Twelve days after announcing the slashing of 3,700 jobs, Uber says it is laying off another 3,000 workers and closing one of its San Francisco offices entirely.
In an email to employees on Monday, CEO Dara Khosrowshahi announced the second wave of layoffs, which brings the pandemic-related job hemorrhage at the company to 25 percent of its total workforce, as the SF Business Times reports. The company had an estimated 26,900 employees as of December, and now will have around 20,000.
Uber is reportedly still moving ahead to consolidate workers into its swanky new offices in Mission Bay, adjacent to the Chase Center. But 500 workers who have been in offices on Pier 70 nearby will be moving in first as the company says it will close that office entirely. The Business Times explains that this office was primarily home to Uber's Advanced Technology Unit. The Mission Bay campus is reportedly set for move-in soon.
In total, Uber is closing or consolidating 45 offices around the world, including its Singapore office.
"I’ve said clearly that we had to take tough action to resize our company to the new reality of our business and that I would come back to you this week with the specifics,” Khosrowshahi said in the company email. “Today, I have the specifics."

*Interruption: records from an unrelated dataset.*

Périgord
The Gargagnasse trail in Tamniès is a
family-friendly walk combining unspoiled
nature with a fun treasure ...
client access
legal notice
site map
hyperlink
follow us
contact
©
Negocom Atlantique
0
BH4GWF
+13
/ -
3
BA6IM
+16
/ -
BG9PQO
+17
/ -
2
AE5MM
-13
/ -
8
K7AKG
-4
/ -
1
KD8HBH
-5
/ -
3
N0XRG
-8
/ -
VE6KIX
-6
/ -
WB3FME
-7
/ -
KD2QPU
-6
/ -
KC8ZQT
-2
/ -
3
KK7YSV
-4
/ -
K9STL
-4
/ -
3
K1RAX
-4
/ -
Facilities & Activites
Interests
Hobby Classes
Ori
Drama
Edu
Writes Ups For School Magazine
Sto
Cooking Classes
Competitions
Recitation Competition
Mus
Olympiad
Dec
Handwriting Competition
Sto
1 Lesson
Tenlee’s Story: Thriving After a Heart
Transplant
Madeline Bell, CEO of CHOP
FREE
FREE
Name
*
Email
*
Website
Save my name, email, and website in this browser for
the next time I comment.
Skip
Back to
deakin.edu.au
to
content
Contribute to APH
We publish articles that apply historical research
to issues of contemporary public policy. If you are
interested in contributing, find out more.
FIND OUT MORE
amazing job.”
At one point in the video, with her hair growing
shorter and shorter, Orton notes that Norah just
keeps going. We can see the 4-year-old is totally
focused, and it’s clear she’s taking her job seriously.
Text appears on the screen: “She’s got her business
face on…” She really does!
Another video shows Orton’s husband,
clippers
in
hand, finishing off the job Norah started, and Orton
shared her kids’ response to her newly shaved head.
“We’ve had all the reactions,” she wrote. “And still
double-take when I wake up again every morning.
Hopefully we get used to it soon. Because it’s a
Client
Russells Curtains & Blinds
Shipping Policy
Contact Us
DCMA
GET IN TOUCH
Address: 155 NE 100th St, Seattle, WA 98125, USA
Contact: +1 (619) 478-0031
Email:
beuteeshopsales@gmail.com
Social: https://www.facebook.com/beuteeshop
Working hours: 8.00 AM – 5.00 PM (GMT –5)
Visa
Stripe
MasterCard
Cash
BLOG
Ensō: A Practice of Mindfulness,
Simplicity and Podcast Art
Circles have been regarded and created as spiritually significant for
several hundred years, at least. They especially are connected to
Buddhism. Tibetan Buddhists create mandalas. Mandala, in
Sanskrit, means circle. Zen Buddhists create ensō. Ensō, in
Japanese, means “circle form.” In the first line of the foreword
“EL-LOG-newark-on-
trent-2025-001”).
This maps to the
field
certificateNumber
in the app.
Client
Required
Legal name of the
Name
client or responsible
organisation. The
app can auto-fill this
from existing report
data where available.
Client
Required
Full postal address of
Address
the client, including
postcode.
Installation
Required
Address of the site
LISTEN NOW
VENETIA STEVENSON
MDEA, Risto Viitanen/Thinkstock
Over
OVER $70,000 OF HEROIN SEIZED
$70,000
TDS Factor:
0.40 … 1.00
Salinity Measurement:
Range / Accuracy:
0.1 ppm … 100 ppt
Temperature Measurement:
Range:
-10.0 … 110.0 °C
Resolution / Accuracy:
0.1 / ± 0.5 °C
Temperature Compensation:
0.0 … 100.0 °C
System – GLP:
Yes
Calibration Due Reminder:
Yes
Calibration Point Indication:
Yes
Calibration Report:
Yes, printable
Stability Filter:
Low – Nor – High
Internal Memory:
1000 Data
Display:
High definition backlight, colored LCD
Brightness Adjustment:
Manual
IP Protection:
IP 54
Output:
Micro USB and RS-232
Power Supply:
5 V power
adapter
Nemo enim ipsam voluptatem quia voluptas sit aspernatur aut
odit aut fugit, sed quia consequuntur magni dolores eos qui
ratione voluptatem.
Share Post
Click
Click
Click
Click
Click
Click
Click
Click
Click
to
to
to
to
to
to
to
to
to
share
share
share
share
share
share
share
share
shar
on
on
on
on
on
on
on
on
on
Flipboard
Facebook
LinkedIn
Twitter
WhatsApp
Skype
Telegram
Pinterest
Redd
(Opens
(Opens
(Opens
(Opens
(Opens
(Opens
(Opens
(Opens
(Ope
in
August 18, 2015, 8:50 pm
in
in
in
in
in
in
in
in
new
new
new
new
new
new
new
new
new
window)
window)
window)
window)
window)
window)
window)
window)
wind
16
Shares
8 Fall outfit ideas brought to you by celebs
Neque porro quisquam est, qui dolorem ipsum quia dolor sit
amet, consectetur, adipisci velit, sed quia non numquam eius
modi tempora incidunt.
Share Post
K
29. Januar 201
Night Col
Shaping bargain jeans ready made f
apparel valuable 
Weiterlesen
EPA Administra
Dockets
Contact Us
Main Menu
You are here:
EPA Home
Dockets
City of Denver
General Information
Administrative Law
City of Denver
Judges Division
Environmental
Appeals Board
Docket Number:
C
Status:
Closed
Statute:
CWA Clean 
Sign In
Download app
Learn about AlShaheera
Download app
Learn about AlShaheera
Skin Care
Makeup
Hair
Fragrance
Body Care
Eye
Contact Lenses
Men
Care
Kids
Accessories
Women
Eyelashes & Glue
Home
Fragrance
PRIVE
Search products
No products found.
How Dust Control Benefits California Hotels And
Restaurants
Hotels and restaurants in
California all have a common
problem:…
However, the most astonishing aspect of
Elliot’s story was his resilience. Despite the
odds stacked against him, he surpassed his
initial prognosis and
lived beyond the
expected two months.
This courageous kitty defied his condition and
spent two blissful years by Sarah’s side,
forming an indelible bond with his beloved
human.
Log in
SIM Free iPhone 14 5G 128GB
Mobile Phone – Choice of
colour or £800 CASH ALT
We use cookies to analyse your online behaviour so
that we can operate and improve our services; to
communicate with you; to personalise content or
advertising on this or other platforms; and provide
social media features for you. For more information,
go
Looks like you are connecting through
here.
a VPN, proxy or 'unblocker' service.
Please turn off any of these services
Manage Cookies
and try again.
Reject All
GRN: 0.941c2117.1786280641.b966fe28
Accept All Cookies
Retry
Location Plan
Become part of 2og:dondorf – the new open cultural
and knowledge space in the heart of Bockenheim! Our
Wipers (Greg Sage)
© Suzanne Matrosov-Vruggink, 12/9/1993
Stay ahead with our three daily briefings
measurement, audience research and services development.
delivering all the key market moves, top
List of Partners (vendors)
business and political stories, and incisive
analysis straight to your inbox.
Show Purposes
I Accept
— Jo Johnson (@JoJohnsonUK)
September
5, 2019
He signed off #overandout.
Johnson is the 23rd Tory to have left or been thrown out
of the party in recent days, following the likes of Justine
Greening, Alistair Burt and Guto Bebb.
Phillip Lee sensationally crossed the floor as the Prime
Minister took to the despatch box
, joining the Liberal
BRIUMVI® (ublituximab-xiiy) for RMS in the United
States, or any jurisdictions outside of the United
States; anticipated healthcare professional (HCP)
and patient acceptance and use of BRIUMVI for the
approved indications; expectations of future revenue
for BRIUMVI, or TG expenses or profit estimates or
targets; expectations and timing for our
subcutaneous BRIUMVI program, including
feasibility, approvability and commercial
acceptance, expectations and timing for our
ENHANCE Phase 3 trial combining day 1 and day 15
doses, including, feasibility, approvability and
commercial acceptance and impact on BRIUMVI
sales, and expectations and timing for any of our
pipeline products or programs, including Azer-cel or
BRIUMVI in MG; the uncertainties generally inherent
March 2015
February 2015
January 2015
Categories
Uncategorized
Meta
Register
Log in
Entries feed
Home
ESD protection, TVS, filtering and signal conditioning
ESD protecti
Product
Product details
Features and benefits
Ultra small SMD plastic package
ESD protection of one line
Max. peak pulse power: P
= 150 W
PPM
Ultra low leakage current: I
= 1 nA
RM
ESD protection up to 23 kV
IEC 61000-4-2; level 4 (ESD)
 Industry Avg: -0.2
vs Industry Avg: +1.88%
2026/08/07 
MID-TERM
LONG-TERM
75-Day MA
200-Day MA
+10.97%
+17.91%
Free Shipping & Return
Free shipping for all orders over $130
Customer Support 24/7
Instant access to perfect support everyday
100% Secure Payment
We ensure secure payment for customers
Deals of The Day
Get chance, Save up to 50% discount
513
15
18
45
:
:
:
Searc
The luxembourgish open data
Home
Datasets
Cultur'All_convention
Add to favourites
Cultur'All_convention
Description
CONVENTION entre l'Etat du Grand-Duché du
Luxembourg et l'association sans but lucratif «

He went on to say that Uber Eats is the company's "next enormous growth opportunity," which was presaged last week with the leak about Uber's in-process deal to acquire GrubHub. But, as TechCrunch notes, Khosrowshahi added that Eats still is not profitable, and not even close, despite some accelerated growth during the pandemic lockdown.
He said the company could not wait for the world to "return to normal within any predictable timeframe." "People are rightfully staying home, and our Ride business, our main profit generator, is down around 80%," Khosrowshahi said. "We’re seeing some signs of a recovery, but it comes off a deep hole, with limited visibility as to its speed and shape."
It's not clear how many of this latest round of job losses are based in San Francisco, or which departments might be most effected. To date, per the Chronicle last week, the Bay Area has seen 114,000 jobs lost in the last two and a half months. As of May 12, Uber had only indicated that 52 of its initially announced 3,700 job cuts were in the Bay Area.
As TechCrunch reported, Uber is looking into expanding an app that could prove critical for unemployed shift workers in the coming year: UberWorks. The app helps connect shift workers with available work, and it launched in Chicago in October.